同日、デジタルプラットフォームを利用する事業者の相談に応じ、解決に向けた支援を行うための相談窓口も設置されている。

規制の背景・趣旨

近年、デジタルプラットフォームが利用者の市場アクセスを飛躍的に向上させ、社会において重要な役割を果たしている。

一方で、一部の市場では規約の変更や取引拒絶の理由が示されないなど、取引の透明性及び公正性が低いこと等の懸念が指摘されている状況を踏まえ、「特定デジタルプラットフォームの透明性及び公正性の向上に関する法律」(令和2年法律第38号。以下「取引透明化法」)が、2020年5月に成立し、2021年2月1日に施行された。

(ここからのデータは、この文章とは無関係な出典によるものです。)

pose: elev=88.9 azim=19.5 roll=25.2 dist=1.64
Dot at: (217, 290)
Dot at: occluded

取引透明化法においては、特に取引の透明性・公正性を高める必要性の高いデジタルプラットフォームを提供する事業者を「特定デジタルプラットフォーム提供者」として指定し、規律の対象とする。

規制対象として指定した事業者

2021年4月1日付で、取引透明化法の規制対象となる「特定デジタルプラットフォーム提供者」として、以下の事業者が指定された。

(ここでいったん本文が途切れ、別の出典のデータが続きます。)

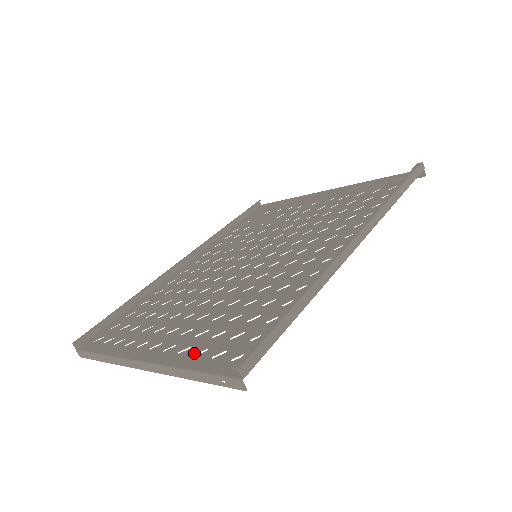
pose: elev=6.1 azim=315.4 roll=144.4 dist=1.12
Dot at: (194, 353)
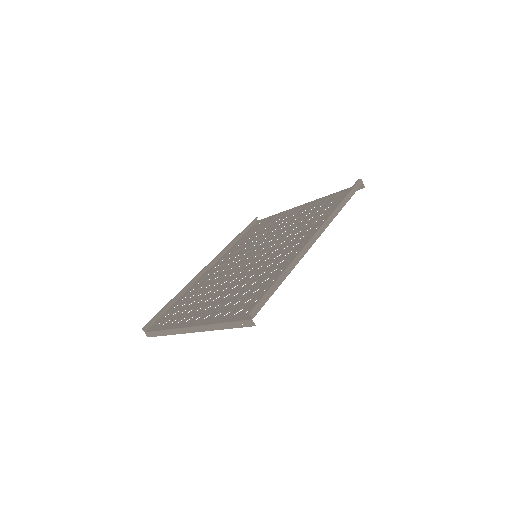
Dot at: (223, 315)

「特定デジタルプラットフォーム提供者」として指定された事業者は、取引透明化法の規定により、取引条件等の情報の開示及び自主的な手続き・体制の整備を行い、実施した措置や事業の概要について、毎年度、自己評価を付した報告書を提出することが義務付けられる。

(1)物販総合オンラインモールの運営事業者
アマゾンジャパン合同会社:Amazon.co.jp
楽天グループ株式会社:楽天市場
ヤフー株式会社:Yahoo!ショッピング

(2)アプリストアの運営事業者
Apple Inc.及びiTunes株式会社:App Store
Google LLC:Google Playストア

デジタルプラットフォーム取引相談窓口の設置

取引透明化法の実効的な運用を図るための取り組みの一つとして、2021年4月1日、デジタルプラットフォームを利用する事業者(出店事業者、デベロッパー等)向けに、取引上の課題等に関する悩みや相談に専門の相談員が無料で応じ、アドバイスをするための窓口を設置した。

◆主な支援内容
・デジタルプラットフォーム提供者への質問・相談方法に関するアドバイス(過去事案も踏まえた対応)
・弁護士の情報提供・費用補助
・利用事業者向け説明会・法律相談会の実施 
・デジタルプラットフォーム提供者との相互理解の促進支援
・複数の相談者に共通する課題を抽出し、解決に向けて検討 等

経済産業省は、相談窓口を通じて得られた事業者の声をもとに、共通する取引上の課題を抽出し、関係者間で共有することを通じて、取引環境の改善を目指していくとしている。

Amazonや楽天市場をはじめとする巨大デジタルプラットフォームは、生活者の利便性向上に大きな貢献を果たしてきた。

その一方で、消費者から個人情報の取り扱いに関する懸念の声があったり、一部でプラットフォーム出店事業者から「不公正」との声が挙がるような取り扱いがあったりするのも事実である。

今回本格的に運用が始まった取引透明化法が、出店事業者にとっても、消費者にとっても、より安心で公正なデジタルプラットフォームの発展に寄与することを期待したい。